- _Work task_
Count every line below that contains "down", then give that count and nothing else.

- _Dataset section_

^^^^^^^^^^^^^^^^

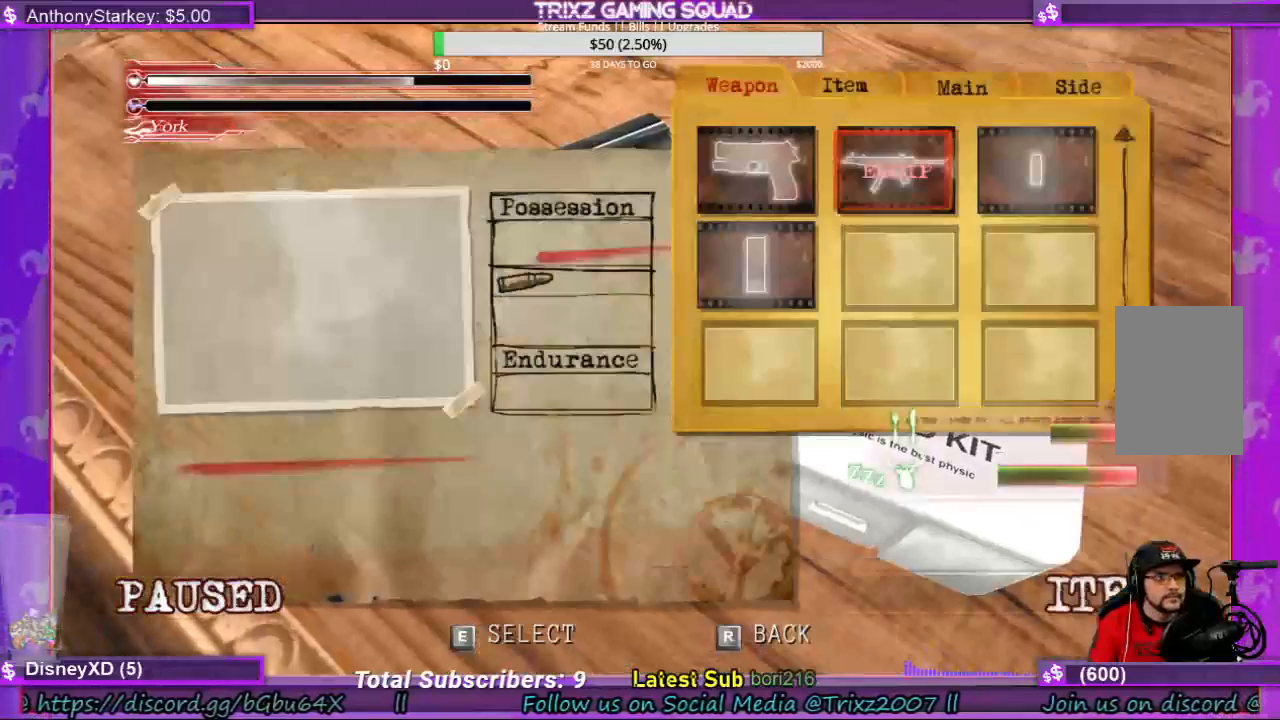
{"keys": [], "mouse": [], "events": []}
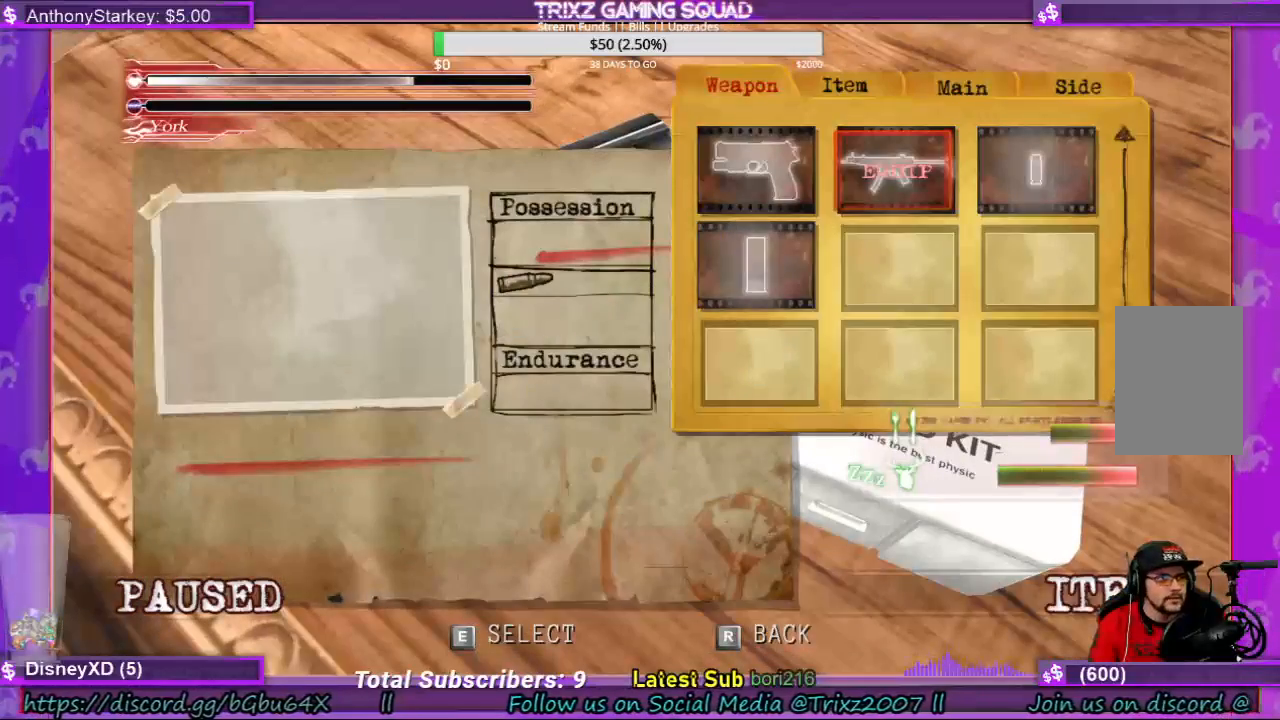
{"keys": ["r"], "mouse": [], "events": [[267, "r", "down"], [367, "r", "up"], [467, "r", "down"]]}
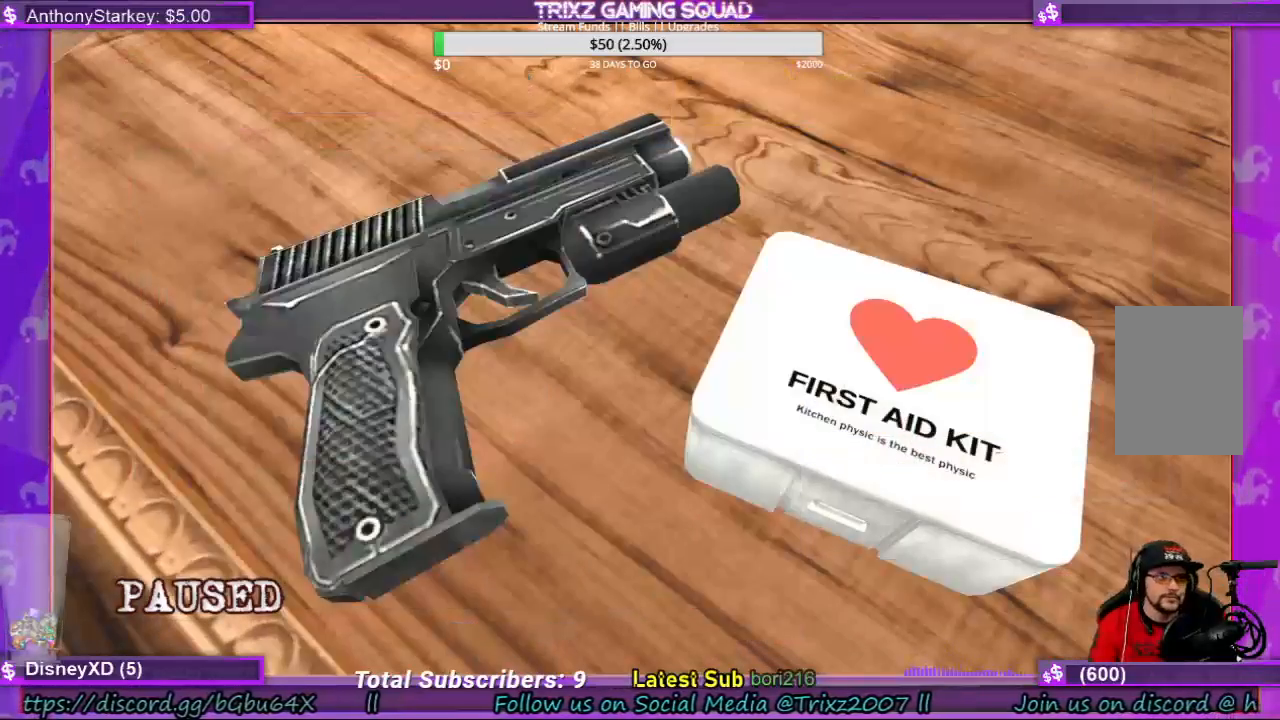
{"keys": [], "mouse": [], "events": [[33, "r", "up"], [133, "r", "down"], [200, "r", "up"], [233, "r", "down"], [400, "r", "up"]]}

^^^^^^^^^^^^^^^^

- _Result of this exercise_
2